* Excerpted text
National Cheese Day: A Conversation with Bago’s “Cheese Man,” Jim Mobbs
At Bago Maze & Wine, every platter tells a story — of local landscapes, seasonal produce, and the enduring love of a good bite and a better sip. As National Cheese Day approaches on June 4th, we sat down with Bago’s owner and cheese enthusiast, Jim Mobbs, to learn more about his lifelong passion for cheese, the roots of Bago’s gourmet platters, and what guests can expect from this year’s celebration.
From Kraft Cheddar to Cultured Curiosity
Jim's love affair with cheese started humbly — a far cry from the curated artisan platters he now serves at Bago.
“Growing up in Port Macquarie, the only cheese we had was Kraft soft cheddar,” Jim laughs. “But in college, I discovered there was more to the world of cheese. Late nights with friends, dry white wine, pickles, and great cheeses — those were some of my earliest explorations into flavour.”
A pivotal chapter unfolded in Queanbeyan, near Canberra, where Jim first worked after college.

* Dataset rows
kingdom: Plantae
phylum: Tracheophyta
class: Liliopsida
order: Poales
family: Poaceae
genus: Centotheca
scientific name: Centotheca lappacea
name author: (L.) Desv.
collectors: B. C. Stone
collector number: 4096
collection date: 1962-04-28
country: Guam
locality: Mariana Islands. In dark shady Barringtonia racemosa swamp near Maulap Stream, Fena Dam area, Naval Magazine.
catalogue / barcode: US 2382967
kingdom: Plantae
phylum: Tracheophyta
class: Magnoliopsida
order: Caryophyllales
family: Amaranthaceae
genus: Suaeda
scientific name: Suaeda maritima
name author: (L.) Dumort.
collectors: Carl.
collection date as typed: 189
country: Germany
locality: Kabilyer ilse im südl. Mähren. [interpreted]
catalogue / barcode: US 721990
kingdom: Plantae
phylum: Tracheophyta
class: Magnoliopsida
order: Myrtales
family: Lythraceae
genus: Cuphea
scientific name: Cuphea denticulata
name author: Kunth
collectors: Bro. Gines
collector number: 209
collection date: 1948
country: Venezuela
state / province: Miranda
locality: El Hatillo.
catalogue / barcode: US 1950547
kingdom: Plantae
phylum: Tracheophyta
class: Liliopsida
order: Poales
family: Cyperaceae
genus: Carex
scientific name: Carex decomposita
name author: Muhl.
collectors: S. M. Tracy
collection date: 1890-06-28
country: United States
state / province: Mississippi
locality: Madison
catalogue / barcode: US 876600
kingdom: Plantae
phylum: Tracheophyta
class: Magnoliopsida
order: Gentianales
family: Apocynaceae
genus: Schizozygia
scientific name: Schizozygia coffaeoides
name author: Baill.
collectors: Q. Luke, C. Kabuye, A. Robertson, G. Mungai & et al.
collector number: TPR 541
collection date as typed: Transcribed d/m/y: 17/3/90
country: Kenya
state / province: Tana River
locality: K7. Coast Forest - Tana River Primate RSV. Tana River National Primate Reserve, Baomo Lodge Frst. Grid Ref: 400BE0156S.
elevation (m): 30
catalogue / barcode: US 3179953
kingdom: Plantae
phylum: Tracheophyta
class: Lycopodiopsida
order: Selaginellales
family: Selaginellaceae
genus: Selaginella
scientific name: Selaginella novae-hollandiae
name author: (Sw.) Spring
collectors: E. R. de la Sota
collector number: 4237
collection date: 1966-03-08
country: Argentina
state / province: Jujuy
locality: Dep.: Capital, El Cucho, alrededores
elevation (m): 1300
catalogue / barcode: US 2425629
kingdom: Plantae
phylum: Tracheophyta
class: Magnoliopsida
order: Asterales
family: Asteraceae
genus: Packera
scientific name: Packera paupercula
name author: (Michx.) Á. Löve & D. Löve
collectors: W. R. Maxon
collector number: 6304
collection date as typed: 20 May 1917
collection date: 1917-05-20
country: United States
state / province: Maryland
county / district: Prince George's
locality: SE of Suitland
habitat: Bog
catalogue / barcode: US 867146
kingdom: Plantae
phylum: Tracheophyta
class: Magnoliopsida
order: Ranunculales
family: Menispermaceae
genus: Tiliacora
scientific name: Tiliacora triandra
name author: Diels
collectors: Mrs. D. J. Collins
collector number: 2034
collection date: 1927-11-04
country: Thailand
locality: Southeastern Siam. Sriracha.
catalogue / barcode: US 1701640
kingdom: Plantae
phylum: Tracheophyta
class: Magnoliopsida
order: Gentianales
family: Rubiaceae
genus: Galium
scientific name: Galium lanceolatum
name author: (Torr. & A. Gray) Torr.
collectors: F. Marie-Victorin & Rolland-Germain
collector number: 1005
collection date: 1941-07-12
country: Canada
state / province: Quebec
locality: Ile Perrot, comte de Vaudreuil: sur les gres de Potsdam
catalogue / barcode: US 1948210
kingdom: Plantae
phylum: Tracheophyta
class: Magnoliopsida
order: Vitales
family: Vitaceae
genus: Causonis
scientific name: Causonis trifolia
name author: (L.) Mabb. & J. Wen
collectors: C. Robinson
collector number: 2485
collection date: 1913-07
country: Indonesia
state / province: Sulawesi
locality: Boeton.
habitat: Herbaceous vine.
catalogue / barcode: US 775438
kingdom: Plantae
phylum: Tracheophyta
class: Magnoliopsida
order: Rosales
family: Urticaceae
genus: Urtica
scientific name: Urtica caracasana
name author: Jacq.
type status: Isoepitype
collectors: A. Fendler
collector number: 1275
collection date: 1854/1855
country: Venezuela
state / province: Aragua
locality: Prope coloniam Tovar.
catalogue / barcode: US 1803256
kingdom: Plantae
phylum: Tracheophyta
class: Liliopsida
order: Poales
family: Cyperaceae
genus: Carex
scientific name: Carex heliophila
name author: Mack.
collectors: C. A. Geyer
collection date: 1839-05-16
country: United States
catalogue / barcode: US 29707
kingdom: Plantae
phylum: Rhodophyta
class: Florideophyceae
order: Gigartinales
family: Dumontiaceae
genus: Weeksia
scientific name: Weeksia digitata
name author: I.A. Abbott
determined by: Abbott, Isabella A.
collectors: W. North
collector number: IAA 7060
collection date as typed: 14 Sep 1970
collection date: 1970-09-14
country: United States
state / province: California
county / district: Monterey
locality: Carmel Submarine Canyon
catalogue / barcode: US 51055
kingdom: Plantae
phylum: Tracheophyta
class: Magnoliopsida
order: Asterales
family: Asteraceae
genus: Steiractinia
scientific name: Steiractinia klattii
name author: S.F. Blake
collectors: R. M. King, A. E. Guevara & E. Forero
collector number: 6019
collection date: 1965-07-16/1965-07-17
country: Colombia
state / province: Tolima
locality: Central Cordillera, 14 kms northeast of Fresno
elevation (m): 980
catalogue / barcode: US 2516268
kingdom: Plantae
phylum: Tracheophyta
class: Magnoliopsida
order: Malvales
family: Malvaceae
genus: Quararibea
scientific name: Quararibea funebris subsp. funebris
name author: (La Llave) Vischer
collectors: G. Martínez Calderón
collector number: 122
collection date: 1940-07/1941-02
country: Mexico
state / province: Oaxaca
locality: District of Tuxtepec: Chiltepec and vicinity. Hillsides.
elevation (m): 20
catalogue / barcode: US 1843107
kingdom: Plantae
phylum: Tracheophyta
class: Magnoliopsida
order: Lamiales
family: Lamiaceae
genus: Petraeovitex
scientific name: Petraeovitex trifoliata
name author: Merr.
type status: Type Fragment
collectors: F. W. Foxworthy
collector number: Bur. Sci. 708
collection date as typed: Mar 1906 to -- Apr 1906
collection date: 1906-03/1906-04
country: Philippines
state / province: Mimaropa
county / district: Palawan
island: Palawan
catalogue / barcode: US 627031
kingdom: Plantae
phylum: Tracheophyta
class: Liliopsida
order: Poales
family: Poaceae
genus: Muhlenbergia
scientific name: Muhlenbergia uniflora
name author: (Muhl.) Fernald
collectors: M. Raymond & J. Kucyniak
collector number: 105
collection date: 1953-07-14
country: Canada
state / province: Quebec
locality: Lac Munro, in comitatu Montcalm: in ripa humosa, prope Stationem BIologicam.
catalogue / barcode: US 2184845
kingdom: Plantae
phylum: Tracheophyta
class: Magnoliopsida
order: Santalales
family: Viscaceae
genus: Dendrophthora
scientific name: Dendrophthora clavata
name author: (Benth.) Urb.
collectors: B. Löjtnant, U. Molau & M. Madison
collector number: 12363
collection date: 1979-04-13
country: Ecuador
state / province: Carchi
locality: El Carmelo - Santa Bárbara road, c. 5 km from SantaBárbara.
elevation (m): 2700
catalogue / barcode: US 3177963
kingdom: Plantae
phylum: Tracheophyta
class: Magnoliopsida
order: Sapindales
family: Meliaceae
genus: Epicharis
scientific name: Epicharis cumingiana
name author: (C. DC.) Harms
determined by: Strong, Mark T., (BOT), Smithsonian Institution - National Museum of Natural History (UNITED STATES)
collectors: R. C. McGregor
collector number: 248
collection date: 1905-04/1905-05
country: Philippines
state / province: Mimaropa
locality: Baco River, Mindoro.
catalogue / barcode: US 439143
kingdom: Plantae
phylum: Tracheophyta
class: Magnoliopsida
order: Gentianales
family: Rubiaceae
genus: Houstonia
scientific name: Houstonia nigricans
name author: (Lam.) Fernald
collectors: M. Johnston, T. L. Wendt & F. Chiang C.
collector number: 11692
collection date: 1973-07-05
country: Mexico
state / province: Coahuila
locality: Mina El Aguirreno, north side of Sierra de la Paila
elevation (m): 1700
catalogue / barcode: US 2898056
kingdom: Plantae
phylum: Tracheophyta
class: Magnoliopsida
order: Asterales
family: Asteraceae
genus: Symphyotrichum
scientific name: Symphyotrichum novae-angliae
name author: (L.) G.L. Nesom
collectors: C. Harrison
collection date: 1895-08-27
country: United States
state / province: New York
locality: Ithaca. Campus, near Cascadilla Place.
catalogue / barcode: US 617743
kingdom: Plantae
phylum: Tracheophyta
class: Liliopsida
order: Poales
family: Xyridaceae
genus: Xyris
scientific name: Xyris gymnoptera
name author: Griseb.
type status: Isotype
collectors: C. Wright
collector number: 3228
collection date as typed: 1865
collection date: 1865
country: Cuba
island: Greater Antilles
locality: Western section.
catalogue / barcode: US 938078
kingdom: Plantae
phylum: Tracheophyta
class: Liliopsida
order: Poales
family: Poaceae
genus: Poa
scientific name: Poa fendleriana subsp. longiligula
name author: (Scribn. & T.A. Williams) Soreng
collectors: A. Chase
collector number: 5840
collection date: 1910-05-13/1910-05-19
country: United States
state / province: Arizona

* Task set
(A) Copy out the National Cheese Day conversation in full, word for word.
(B) Begin at the first of the rows and stop after the line that contains "catalogue / barcode: US 2382967". Reproduce only those lines, swapping "locality" for "site" and leaving all else unchanged.

* Outputs
(A)
National Cheese Day: A Conversation with Bago’s “Cheese Man,” Jim Mobbs
At Bago Maze & Wine, every platter tells a story — of local landscapes, seasonal produce, and the enduring love of a good bite and a better sip. As National Cheese Day approaches on June 4th, we sat down with Bago’s owner and cheese enthusiast, Jim Mobbs, to learn more about his lifelong passion for cheese, the roots of Bago’s gourmet platters, and what guests can expect from this year’s celebration.
From Kraft Cheddar to Cultured Curiosity
Jim's love affair with cheese started humbly — a far cry from the curated artisan platters he now serves at Bago.
“Growing up in Port Macquarie, the only cheese we had was Kraft soft cheddar,” Jim laughs. “But in college, I discovered there was more to the world of cheese. Late nights with friends, dry white wine, pickles, and great cheeses — those were some of my earliest explorations into flavour.”
A pivotal chapter unfolded in Queanbeyan, near Canberra, where Jim first worked after college.

(B)
kingdom: Plantae
phylum: Tracheophyta
class: Liliopsida
order: Poales
family: Poaceae
genus: Centotheca
scientific name: Centotheca lappacea
name author: (L.) Desv.
collectors: B. C. Stone
collector number: 4096
collection date: 1962-04-28
country: Guam
site: Mariana Islands. In dark shady Barringtonia racemosa swamp near Maulap Stream, Fena Dam area, Naval Magazine.
catalogue / barcode: US 2382967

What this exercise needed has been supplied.